*** Exercise material Section Begins ***

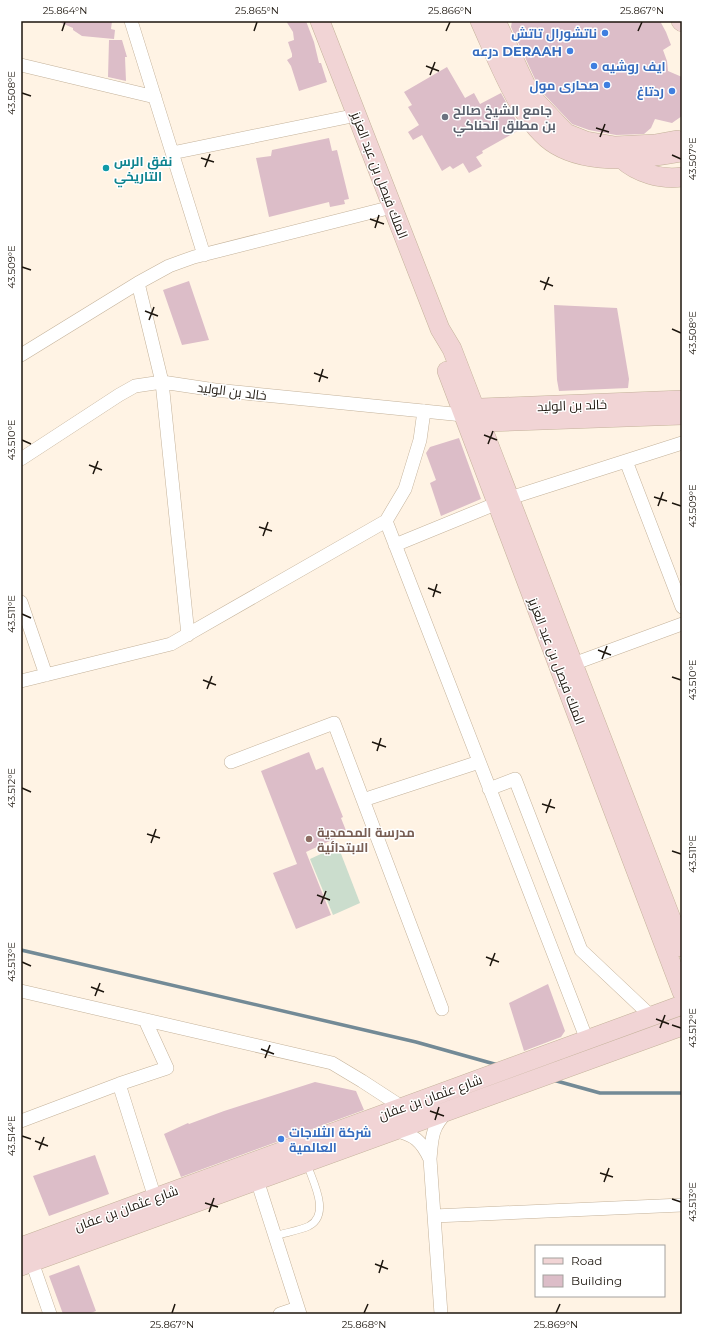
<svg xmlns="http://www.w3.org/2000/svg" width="703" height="1335" viewBox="0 0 703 1335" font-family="Montserrat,Cairo,sans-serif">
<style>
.green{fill:#cbddcd}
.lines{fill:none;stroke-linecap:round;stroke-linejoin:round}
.stream{stroke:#738a96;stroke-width:3.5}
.building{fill:#dcbdc8}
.lane-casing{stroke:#c4b29a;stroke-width:8}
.street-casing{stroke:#c4b29a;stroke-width:14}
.secondary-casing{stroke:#c4b29a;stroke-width:20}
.lane{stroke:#fff;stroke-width:7}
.street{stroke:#fff;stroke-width:13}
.secondary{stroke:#f1d4d5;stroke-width:19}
.ticks{fill:none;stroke:#1c150d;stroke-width:1.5}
.shop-dot{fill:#3f7fe0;stroke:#fff;stroke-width:1.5}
.worship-dot{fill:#6b7280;stroke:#fff;stroke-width:1.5}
.culture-dot{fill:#0f9aa8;stroke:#fff;stroke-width:1.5}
.education-dot{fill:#8d6e63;stroke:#fff;stroke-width:1.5}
.labels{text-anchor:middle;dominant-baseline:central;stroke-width:3;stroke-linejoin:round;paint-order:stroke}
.shop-label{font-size:13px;font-weight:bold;fill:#366cbe;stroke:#fff;text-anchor:end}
.worship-label{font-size:13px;font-weight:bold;fill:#5b616d;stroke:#fff;text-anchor:start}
.culture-label{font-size:13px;font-weight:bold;fill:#0d838f;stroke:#fff;text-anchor:start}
.street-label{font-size:13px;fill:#1c150d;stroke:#fff}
.education-label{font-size:13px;font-weight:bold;fill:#785e54;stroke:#fff;text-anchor:start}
.neatline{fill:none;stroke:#1c150d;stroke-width:1.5}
.ticks-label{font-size:10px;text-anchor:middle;fill:#1c150d}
</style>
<rect width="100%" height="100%" fill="#fff3e4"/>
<!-- green -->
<path class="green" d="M 338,846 L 360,903 L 333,915 L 310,859 Z"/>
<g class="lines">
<!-- stream -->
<path class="stream" d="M 21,950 L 416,1042 L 498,1065
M 553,1080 L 600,1093 L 682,1093"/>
</g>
<!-- building -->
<path class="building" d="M 57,21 L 112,21 L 111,29 L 115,30 L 114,39 L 82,36 L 73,30 L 73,28 Z
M 286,21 L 306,21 L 314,42 L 319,63 L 321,63 L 327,82 L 299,91 L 291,66 L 287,60 L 292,57 L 292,54 L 288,42 L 294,40 L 293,32 Z
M 512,21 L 660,21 L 666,32 L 671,45 L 663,50 L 667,61 L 668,71 L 682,77 L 682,116 L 672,123 L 655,119 L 651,128 L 644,134 L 616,135 L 589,130 L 572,124 L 540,90 L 511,27 Z
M 109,40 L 122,40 L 127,57 L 125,57 L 126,81 L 108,77 Z
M 447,67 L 465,98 L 474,93 L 480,104 L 501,93 L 521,129 L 482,151 L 483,153 L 476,157 L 482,166 L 469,173 L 463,163 L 453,169 L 450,166 L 442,171 L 422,135 L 413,140 L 408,132 L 419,125 L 408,107 L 412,105 L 404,92 Z
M 329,138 L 332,151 L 337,150 L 349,199 L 344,200 L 345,204 L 330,207 L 329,202 L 269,217 L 256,158 L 271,156 L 272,150 Z
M 189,281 L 209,340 L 182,345 L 163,290 Z
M 554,305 L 617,308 L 629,379 L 628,388 L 559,391 L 557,380 Z
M 459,438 L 481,499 L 441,516 L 430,483 L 436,480 L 426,453 L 430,447 Z
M 309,752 L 316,770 L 323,767 L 343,817 L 341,818 L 347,833 L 306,852 L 331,915 L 296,929 L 273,873 L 297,864 L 261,771 Z
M 548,984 L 565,1031 L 561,1037 L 524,1051 L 509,1003 Z
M 315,1082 L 356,1091 L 364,1110 L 181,1177 L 164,1134 L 188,1123 L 189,1124 L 224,1111 Z
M 95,1155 L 109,1194 L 49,1216 L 33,1176 Z
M 79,1265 L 96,1311 L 88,1314 L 63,1314 L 49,1276 Z"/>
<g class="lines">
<defs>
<path id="lane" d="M 275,1236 C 284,1233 301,1230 309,1226 C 331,1214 313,1182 307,1164"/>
<path id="street" d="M 131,21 L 204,255
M 21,65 L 155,97
M 172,153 L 357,115
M 138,283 L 162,382 L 188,635
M 21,355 L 138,283 L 169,266 L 194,257 L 392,207
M 424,411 L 420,440 L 405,489 L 386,521 L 587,1040
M 21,459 L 119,395 L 135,386 L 162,382 L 215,390 L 463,415
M 626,461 L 682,607
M 395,545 L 510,498 L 682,443
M 21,602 L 46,675
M 573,664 L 682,624
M 21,681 L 171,644 L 386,521
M 231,762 L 334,723 L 442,1009
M 489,789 L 515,779 L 581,950 L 651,1016
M 363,800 L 479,762
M 21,991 L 332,1063 L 362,1081 L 402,1107
M 119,1084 L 155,1198
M 21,1121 L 119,1084 L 167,1068 L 145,1020
M 394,1130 C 414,1135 421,1140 430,1159 C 432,1138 431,1128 447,1112
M 430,1159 L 441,1314
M 257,1180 L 300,1314
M 434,1216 L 682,1205
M 32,1262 L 50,1314
M 280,1314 L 298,1308"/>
<path id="secondary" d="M 320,21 L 440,329 L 452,349 L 682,947
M 480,21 C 497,58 520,123 556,145 C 591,166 644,159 682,152
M 496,21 L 531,96 L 566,133 L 586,141 L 615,146 L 655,144 L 677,140
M 681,21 L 682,22
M 622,159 C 637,173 661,180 682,177
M 447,371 L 682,992
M 465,415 L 481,408 L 682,400
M 470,417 L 486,422 L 682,415
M 21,1247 L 682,1005
M 21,1266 L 682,1026"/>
</defs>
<!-- lane casing -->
<use href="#lane" class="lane-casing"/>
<!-- street casing -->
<use href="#street" class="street-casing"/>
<!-- secondary casing -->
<use href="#secondary" class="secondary-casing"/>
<!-- lane -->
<use href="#lane" class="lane"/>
<!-- street -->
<use href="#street" class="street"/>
<!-- secondary -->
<use href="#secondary" class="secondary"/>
</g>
<!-- ticks -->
<path class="ticks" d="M 62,31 L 65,22M 254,31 L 257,22M 446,31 L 450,22M 638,31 L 642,22M 426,66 L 439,71M 430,75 L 435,62M 22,93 L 31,96M 596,128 L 609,132M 600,137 L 605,124M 672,155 L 681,159M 201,158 L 214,162M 205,167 L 210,154M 370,219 L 384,224M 375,228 L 379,215M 22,267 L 31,270M 540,281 L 553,286M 544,290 L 549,277M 145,311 L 158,316M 149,320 L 154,307M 672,329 L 681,333M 314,373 L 328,378M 319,382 L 323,369M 484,435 L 497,440M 22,440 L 31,444M 488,444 L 493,431M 89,465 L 102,470M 93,474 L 98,461M 654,497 L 667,501M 672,503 L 681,506M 658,506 L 663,492M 259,527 L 272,531M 263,536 L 268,522M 428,588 L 441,593M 433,597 L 437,584M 22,614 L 31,618M 598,650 L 611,655M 602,659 L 607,646M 672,677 L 681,680M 203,680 L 216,685M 207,689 L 212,676M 372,742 L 386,747M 377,751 L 381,738M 22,788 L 31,792M 542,804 L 555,808M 546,813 L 551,799M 147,834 L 160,838M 151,843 L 156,829M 672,851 L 681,854M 317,895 L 330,900M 321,904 L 326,891M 486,957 L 499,962M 22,962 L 31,966M 490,966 L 495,953M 91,987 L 104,992M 95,996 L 100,983M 656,1019 L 669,1024M 672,1025 L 681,1028M 660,1028 L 665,1015M 261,1049 L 274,1054M 265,1058 L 270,1045M 430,1111 L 444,1116M 435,1120 L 439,1107M 22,1136 L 31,1139M 35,1141 L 48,1146M 39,1150 L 44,1137M 600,1173 L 613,1177M 604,1182 L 609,1168M 672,1199 L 681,1202M 205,1203 L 218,1207M 209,1212 L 214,1198M 375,1264 L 388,1269M 379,1273 L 383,1260M 172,1313 L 175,1304M 364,1313 L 368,1304M 556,1313 L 560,1304"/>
<!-- markers -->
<g class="shop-dot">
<circle cx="605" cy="33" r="4"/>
<circle cx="570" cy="51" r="4"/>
<circle cx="594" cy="66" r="4"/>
<circle cx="607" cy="85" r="4"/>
<circle cx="672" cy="91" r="4"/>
<circle cx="281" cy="1139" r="4"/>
</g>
<circle class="worship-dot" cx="445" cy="117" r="4"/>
<circle class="culture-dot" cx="106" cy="168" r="4"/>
<circle class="education-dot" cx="309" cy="839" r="4"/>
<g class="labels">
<!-- shop labels -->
<g class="shop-label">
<text x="597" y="33">ناتشورال تاتش</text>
<text x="562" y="51">درعه DERAAH</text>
<text x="602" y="66" text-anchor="start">ايف روشيه</text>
<text x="599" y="85">صحارى مول</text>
<text x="664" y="91">ردتاغ</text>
<text x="289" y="1132" text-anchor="start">شركة الثلاجات<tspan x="289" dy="15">العالمية</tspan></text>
</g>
<!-- worship labels -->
<g class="worship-label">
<text x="453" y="110">جامع الشيخ صالح<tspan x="453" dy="15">بن مطلق الحناكي</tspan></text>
</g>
<!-- culture labels -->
<g class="culture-label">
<text x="114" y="161">نفق الرس<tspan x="114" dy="15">التاريخي</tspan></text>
</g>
<!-- street labels -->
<g class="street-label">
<text transform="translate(380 175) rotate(69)">الملك فيصل بن عبد العزيز</text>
<text transform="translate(232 391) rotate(7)">خالد بن الوليد</text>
<text transform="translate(572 405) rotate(-2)">خالد بن الوليد</text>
<text transform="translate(557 661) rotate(69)">الملك فيصل بن عبد العزيز</text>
<text transform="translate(430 1097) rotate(-20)">شارع عثمان بن عفان</text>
<text transform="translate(126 1208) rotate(-20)">شارع عثمان بن عفان</text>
</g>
<!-- education labels -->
<g class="education-label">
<text x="317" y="832">مدرسة المحمدية<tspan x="317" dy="15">الابتدائية</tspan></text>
</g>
</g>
<!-- border -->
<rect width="703" height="1335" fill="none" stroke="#ffffff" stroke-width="44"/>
<!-- legend -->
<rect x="535" y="1245" width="130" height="52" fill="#ffffff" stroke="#a4a19e"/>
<rect x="543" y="1258" width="20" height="6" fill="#f1d4d5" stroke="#a4a19e"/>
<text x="571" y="1265" font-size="12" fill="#1c150d">Road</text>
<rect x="543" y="1275" width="20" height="12" fill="#dcbdc8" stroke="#a4a19e"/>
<text x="571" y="1285" font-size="12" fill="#1c150d">Building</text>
<rect x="22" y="22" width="659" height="1291" class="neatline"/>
<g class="ticks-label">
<text x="65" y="14">25.864°N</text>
<text x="257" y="14">25.865°N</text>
<text x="450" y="14">25.866°N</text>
<text x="642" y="14">25.867°N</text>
<text transform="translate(11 93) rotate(-90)" y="4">43.508°E</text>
<text transform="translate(692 159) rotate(-90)" y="4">43.507°E</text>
<text transform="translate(11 267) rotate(-90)" y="4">43.509°E</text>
<text transform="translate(692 333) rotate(-90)" y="4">43.508°E</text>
<text transform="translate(11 440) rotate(-90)" y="4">43.510°E</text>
<text transform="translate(692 506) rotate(-90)" y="4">43.509°E</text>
<text transform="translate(11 614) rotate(-90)" y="4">43.511°E</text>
<text transform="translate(692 680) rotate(-90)" y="4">43.510°E</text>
<text transform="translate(11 788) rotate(-90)" y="4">43.512°E</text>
<text transform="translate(692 854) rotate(-90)" y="4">43.511°E</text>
<text transform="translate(11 962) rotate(-90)" y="4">43.513°E</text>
<text transform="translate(692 1028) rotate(-90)" y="4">43.512°E</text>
<text transform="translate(11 1136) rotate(-90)" y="4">43.514°E</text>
<text transform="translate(692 1202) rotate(-90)" y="4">43.513°E</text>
<text x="172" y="1328">25.867°N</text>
<text x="364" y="1328">25.868°N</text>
<text x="556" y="1328">25.869°N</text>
</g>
</svg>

*** Exercise material Section Ends ***

* **Exercise instructions**
After locating the line holding "<!-- street casing -->" above, output exactly that line and every line after it through the line holding "<!-- secondary -->". Include nothing else.

* **Task answer**
<!-- street casing -->
<use href="#street" class="street-casing"/>
<!-- secondary casing -->
<use href="#secondary" class="secondary-casing"/>
<!-- lane -->
<use href="#lane" class="lane"/>
<!-- street -->
<use href="#street" class="street"/>
<!-- secondary -->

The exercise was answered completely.